Quando Khalif Samantar se ajoelhou para as orações da tarde no Centro Islâmico Dawa de Eskilstuna, no dia de Natal, sentiu a temperatura subindo e um som estranho vindo do corredor. Segundos depois, quando ainda tentava se concentrar no ritual, alguém gritou: "A mesquita está pegando fogo!"
Ele pulou a janela e correu na neve para pedir ajuda. Havia cerca de 70 pessoas no templo, mas ninguém ficou ferido. O incêndio, que destruiu o Centro Dawa, foi a pior das três suspeitas de ataques a mesquitas na Suécia em um período de dez dias.
"Deixamos nosso país como refugiados. Não estávamos atrás de comida nem
benefícios, apenas de um lugar para viver em segurança. Agora, nem isso. A impressão é a de que a sociedade se virou contra nós", lamenta o imã da mesquita, Abdirahman Farah Warsame, que é somali.
Por toda a Europa, o fluxo incessante de imigrantes causado pela guerra na Síria e o caos generalizado no Oriente Médio e no Chifre da África, aliado aos problemas econômicos e o medo do radicalismo islâmico insuflou uma retaliação contra os estrangeiros, voltada mais diretamente aos muçulmanos. Porém, em nenhum lugar essa reação foi mais surpreendente que na Suécia, onde a maior parte dos cidadãos apoia a "política de portas abertas" que já dura 65 anos, criada para receber os forasteiros em dificuldades e que sempre gerou grande respeito por parte da comunidade internacional.
No dia dois de janeiro, centenas de suecos se reuniram em várias cidades para mostrar solidariedade com a população muçulmana, um dia depois de uma pessoa ter atirado uma garrafa com líquido inflamável contra uma mesquita em Uppsala e pichado frases racistas no prédio. Não houve feridos e o templo não foi danificado.
No entanto, os anúncios da chegada diária de novos imigrantes à Europa, por meios legais ou não, já começam a afetar a tolerância do país. E, apesar da economia medíocre, a Suécia ficou em terceiro no volume de pedidos de asilo em 2012, perdendo apenas para a Alemanha e a França, segundo o Instituto de Política de Imigração de Washington.
A oposição a esses números só faz crescer e o resultado é que os democratas suecos, de extrema direita e anti-imigração, obtiveram o melhor desempenho de sua história nas eleições de setembro, com quase treze por cento dos votos.
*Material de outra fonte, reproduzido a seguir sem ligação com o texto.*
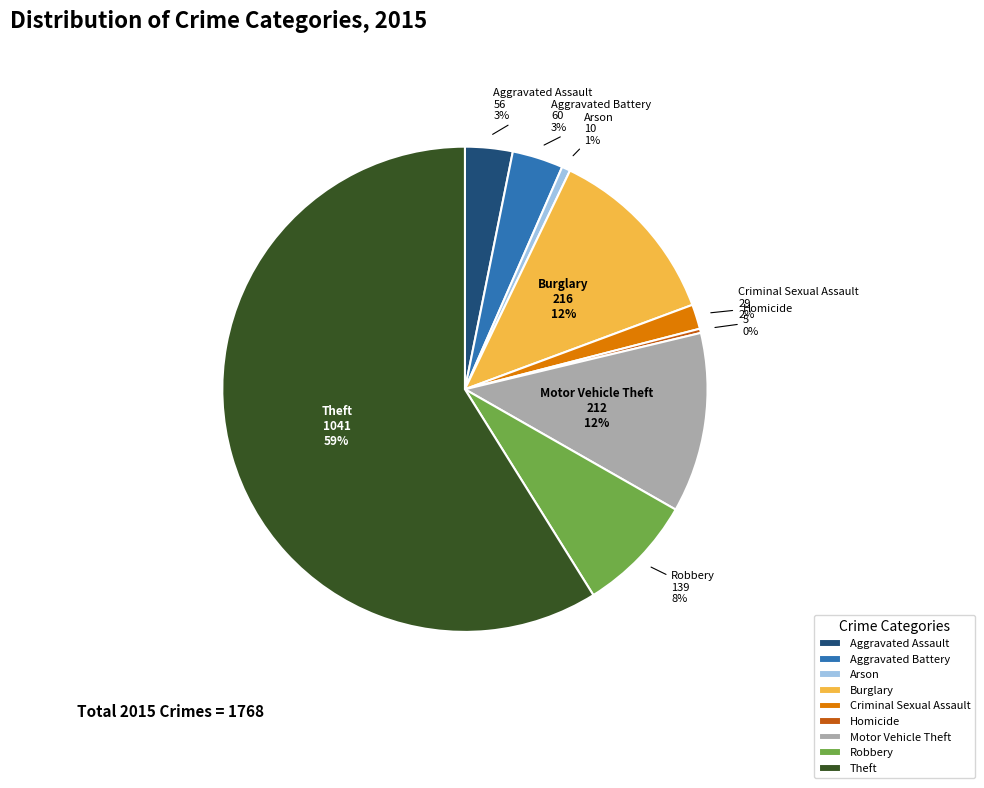

To the nearest percent, what is the average slice percentage?

11%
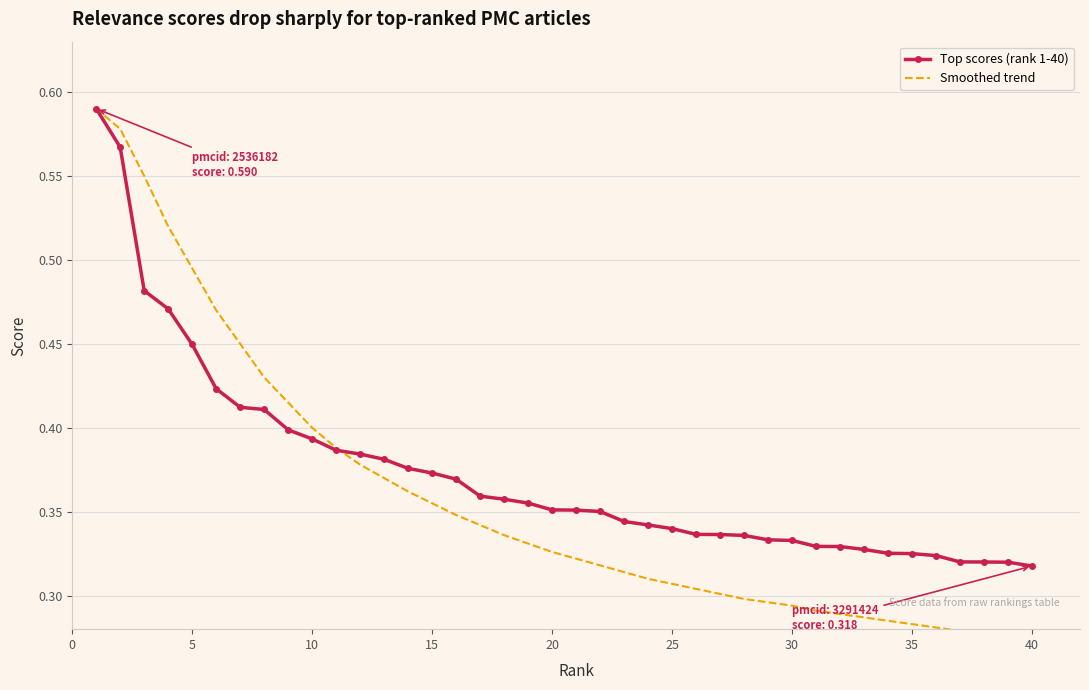

The value of Top scores (rank 1-40) at 20 is 0.5. True or false?

False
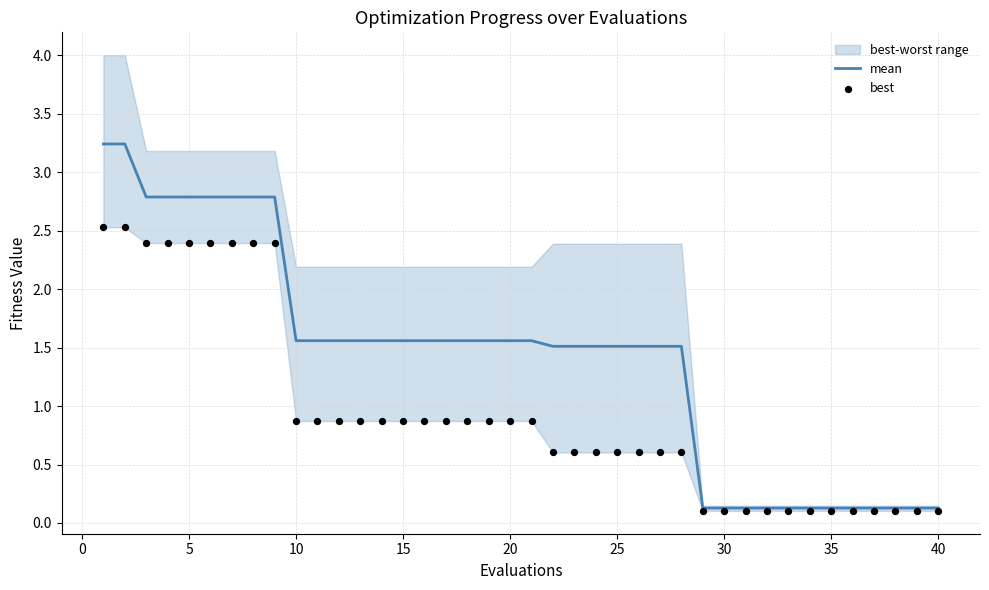

The mean series shows 1.0 at 20. True or false?

False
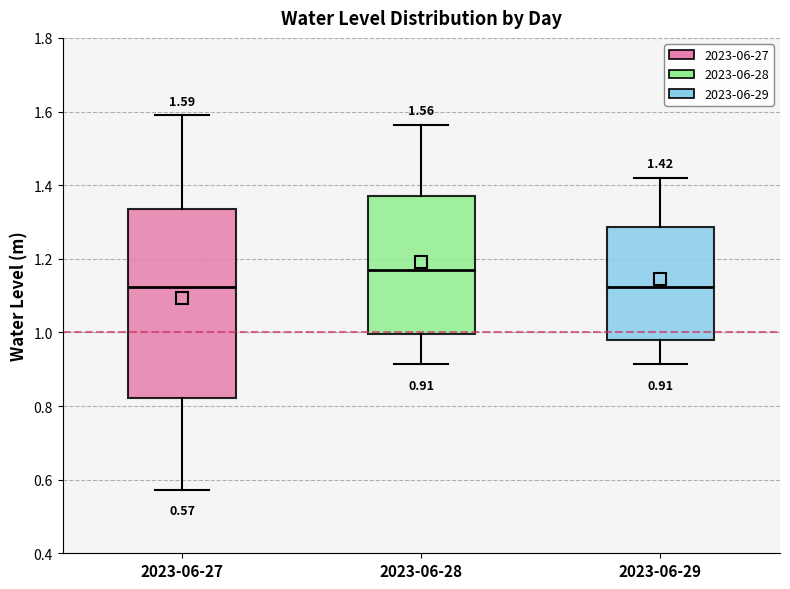

Which box is the tallest, from its lower edge to its upper edge?

2023-06-27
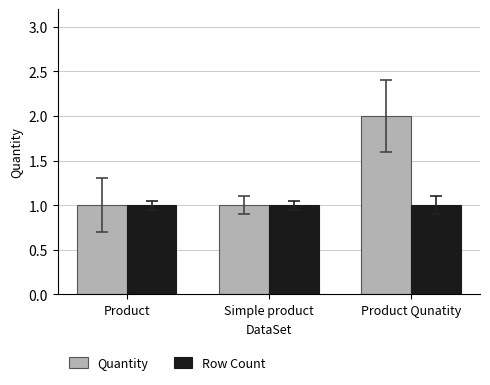

How many groups of bars are there?

3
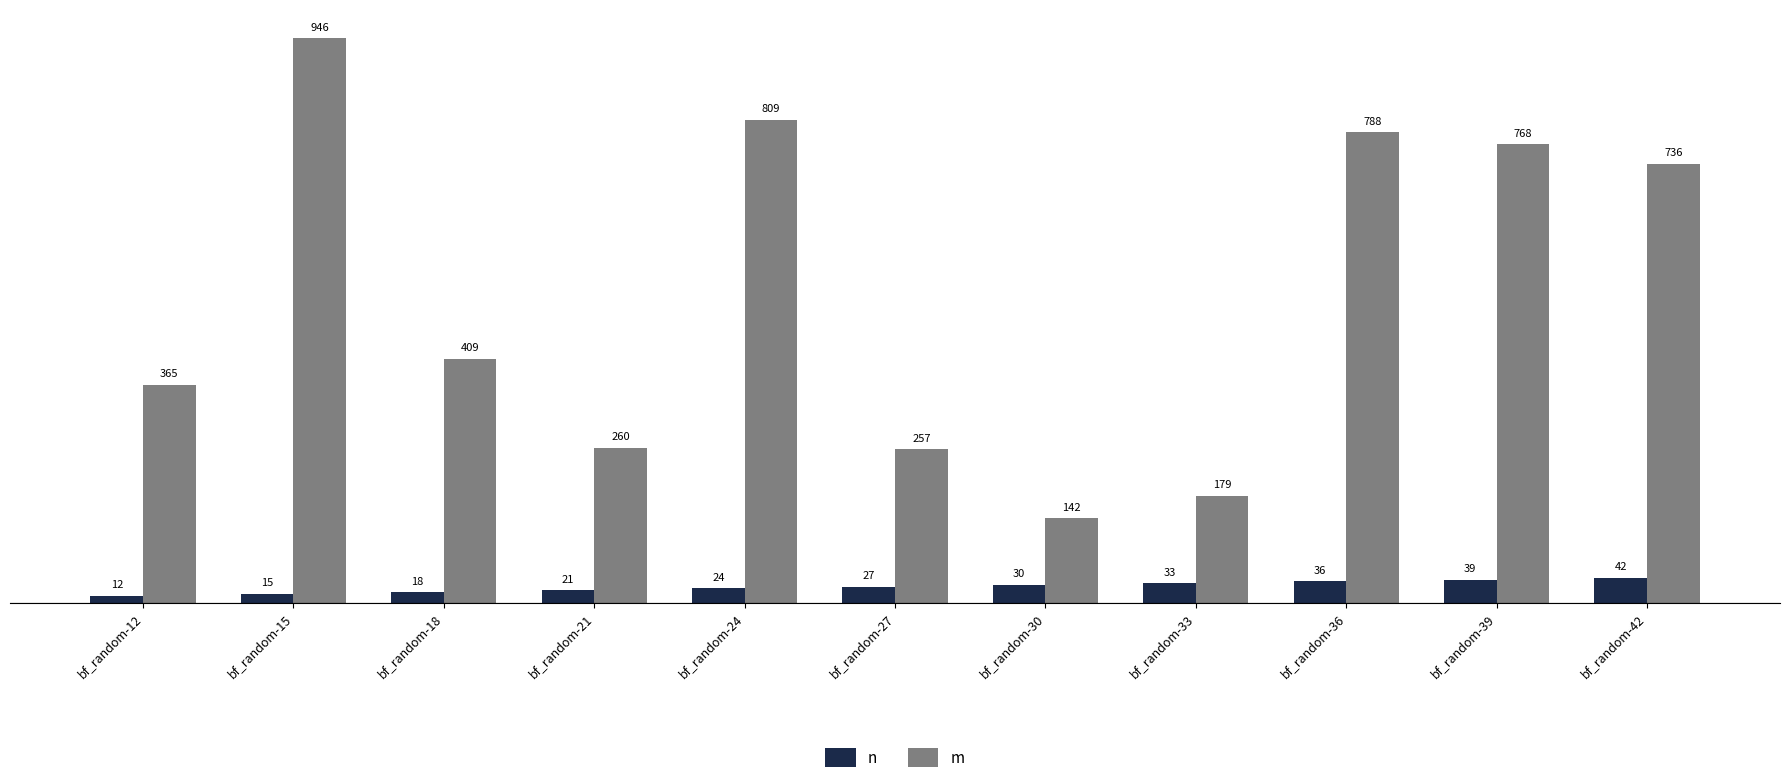

True or false: m has a value of 350 at bf_random-15.

False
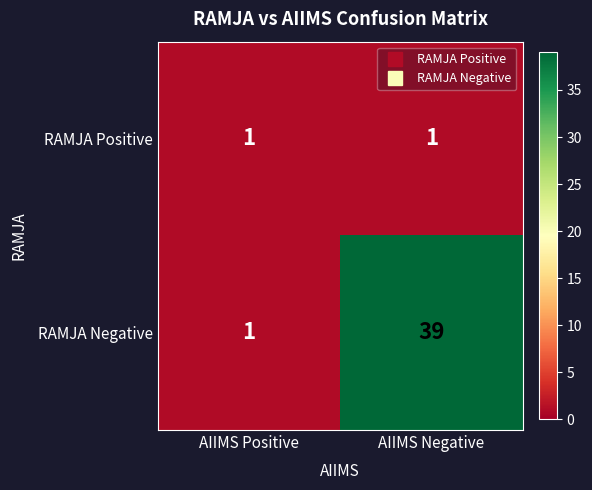

Which series has the largest total across all categories?

RAMJA Negative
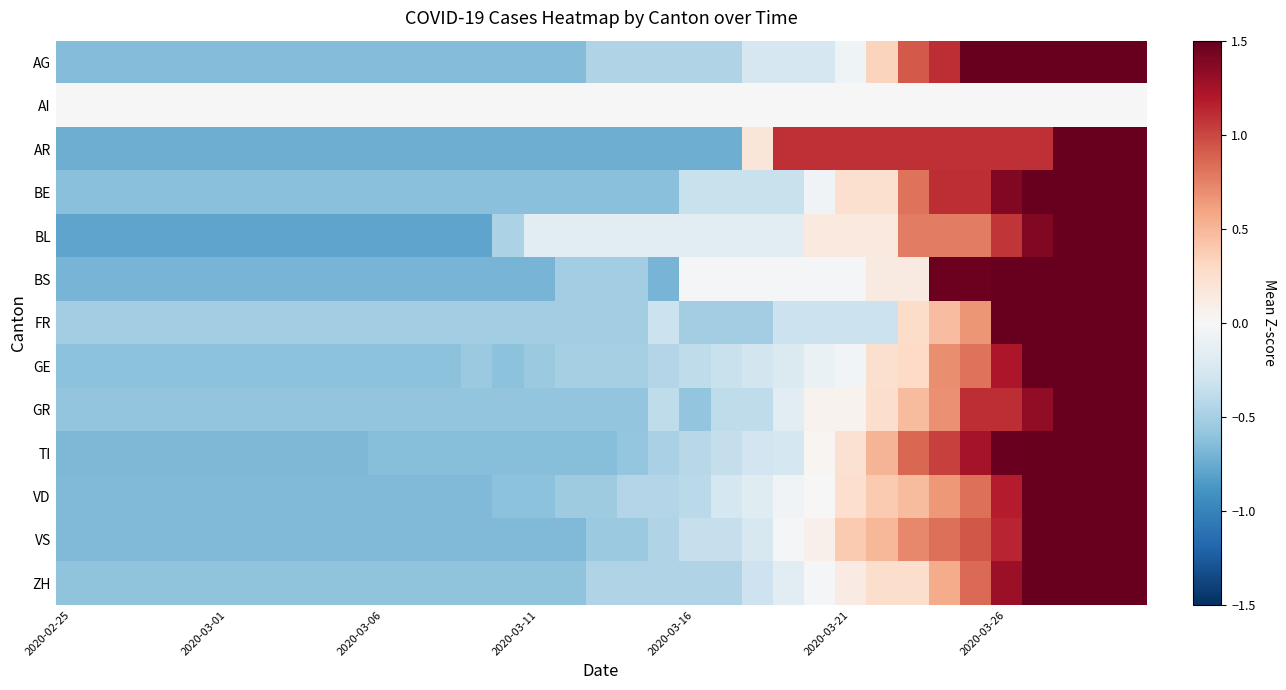

Which series has the widest spread of values?

GR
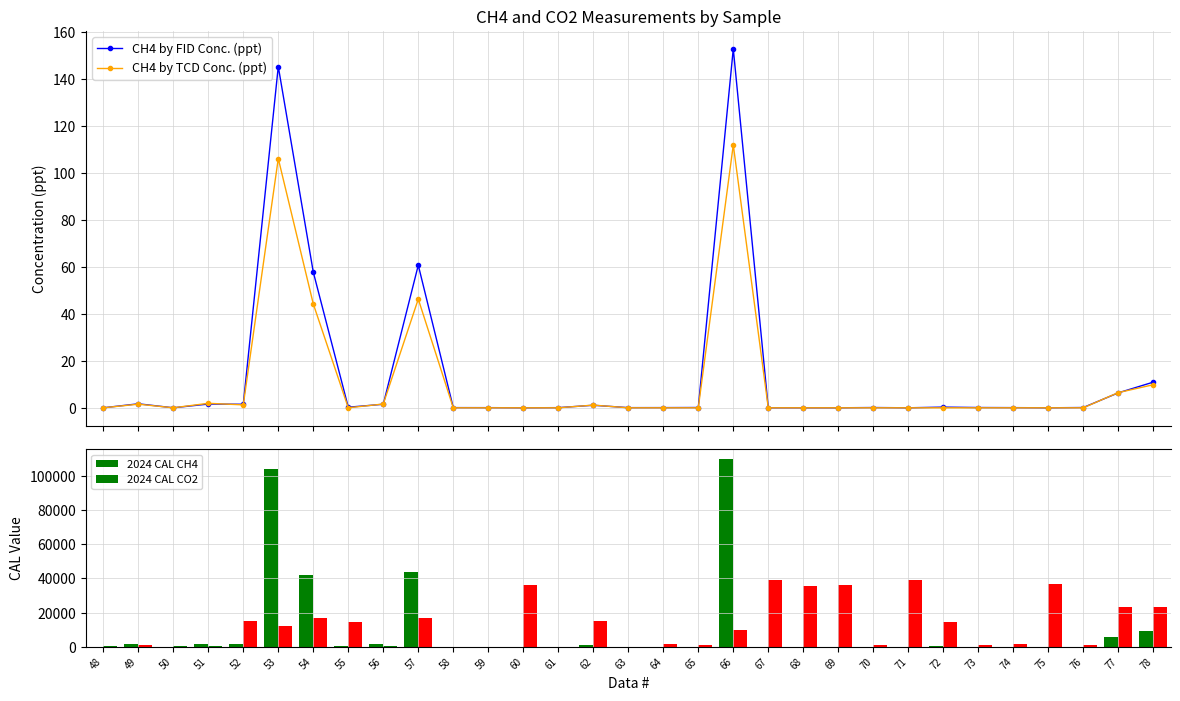

The CH4 by FID Conc. (ppt) series shows 0.1 at 63. True or false?

True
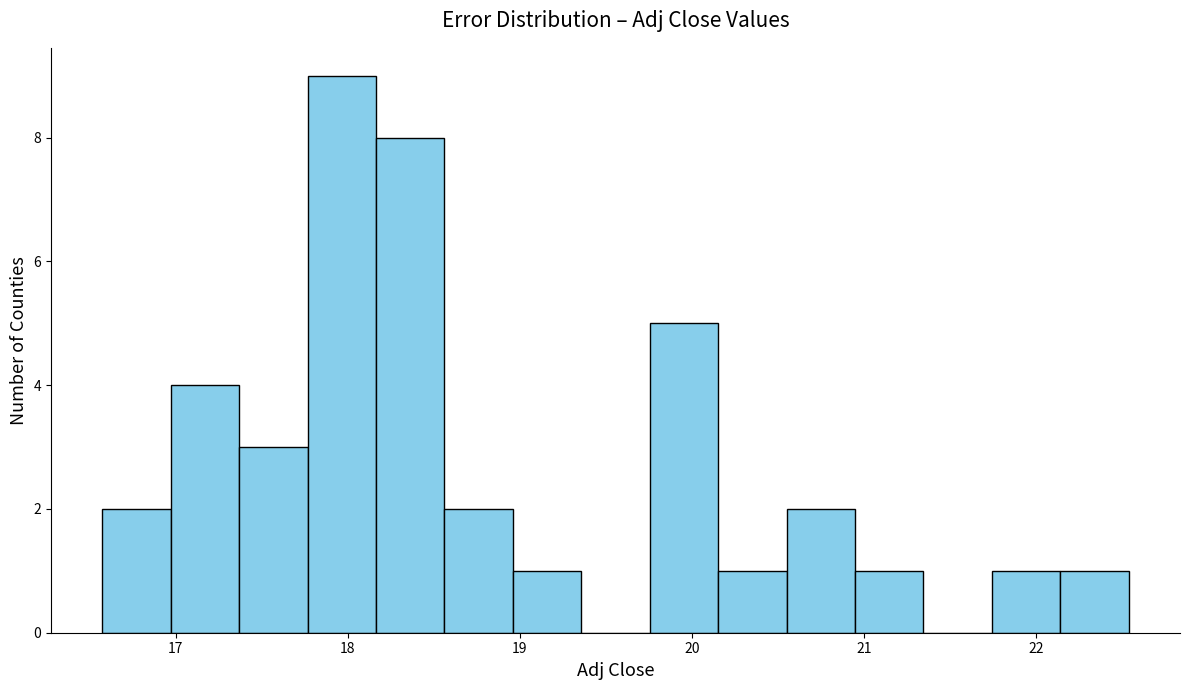

Read against the x-axis, roughly where is the centre of the tallest bar?

18.0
Sua entrada no Parlamento, em 2010, já tinha criado a oportunidade de discussão de reversão da política de aceitação de estrangeiros por motivos humanitários com acesso aos benefícios sociais.
No mês passado, ameaçou depor o governo de minoria do primeiro-ministro Stefan Lofven e as eleições antecipadas só foram evitadas graças a um acordo de última hora que, segundo os observadores, lhe conferiu ainda mais poder, transformando-se no principal opositor.
O crescimento do partido é uma realidade, apesar de quase vinte por cento da população sueca de 9,6 milhões ter nascido no exterior ou de pais estrangeiros. Na Suécia, a grande maioria dos imigrantes tem acesso à educação, mas os números oficiais revelam uma taxa de desemprego desproporcional entre eles: mais que o dobro do nível nacional, que é de oito por cento. E foi essa disparidade que motivou os protestos que sacudiram a periferia de Estocolmo em 2013.
Para Omar Mustafa, presidente da Associação Islâmica da Suécia, que representa cerca de 40 comunidades ao redor do país, os ataques recentes a mesquitas culminam um ano de ataques islamofóbicos, que incluíram desde mulheres tendo seus hijabs, ou véus de cabeça, arrancados no meio da rua até o vandalismo a 14 mesquitas, além de comentários e críticas nas redes sociais. "É um movimento que está crescendo, saindo da internet para o mundo real", afirma.
Vândalos quebraram as janelas de uma mesquita em Eskilstuna duas vezes no ano passado e duas em 2013, mas Warsame garante que o templo mantém boas relações com os vizinhos e as autoridades.
Depois do incêndio, a congregação recebeu inúmeras manifestações de apoio, incluindo a realização de um evento no qual dezenas de pessoas colaram notinhas em formato de coração nas janelas da mesquita, batizadas de "bombas de amor". A iniciativa foi organizada por um grupo ativista, o Tillsammans for Eskilstuna, ou Juntos por
Eskilstuna. Apesar da manifestação de solidariedade, muitos membros da mesquita se confessam abalados.
Samantar, que é somali e pai de três filhos, tenta não pensar no cheiro da fumaça toda vez que vai rezar.
"A gente levava a família para a mesquita direto porque ela sempre foi o nosso porto seguro. Agora não mais", lamenta ele.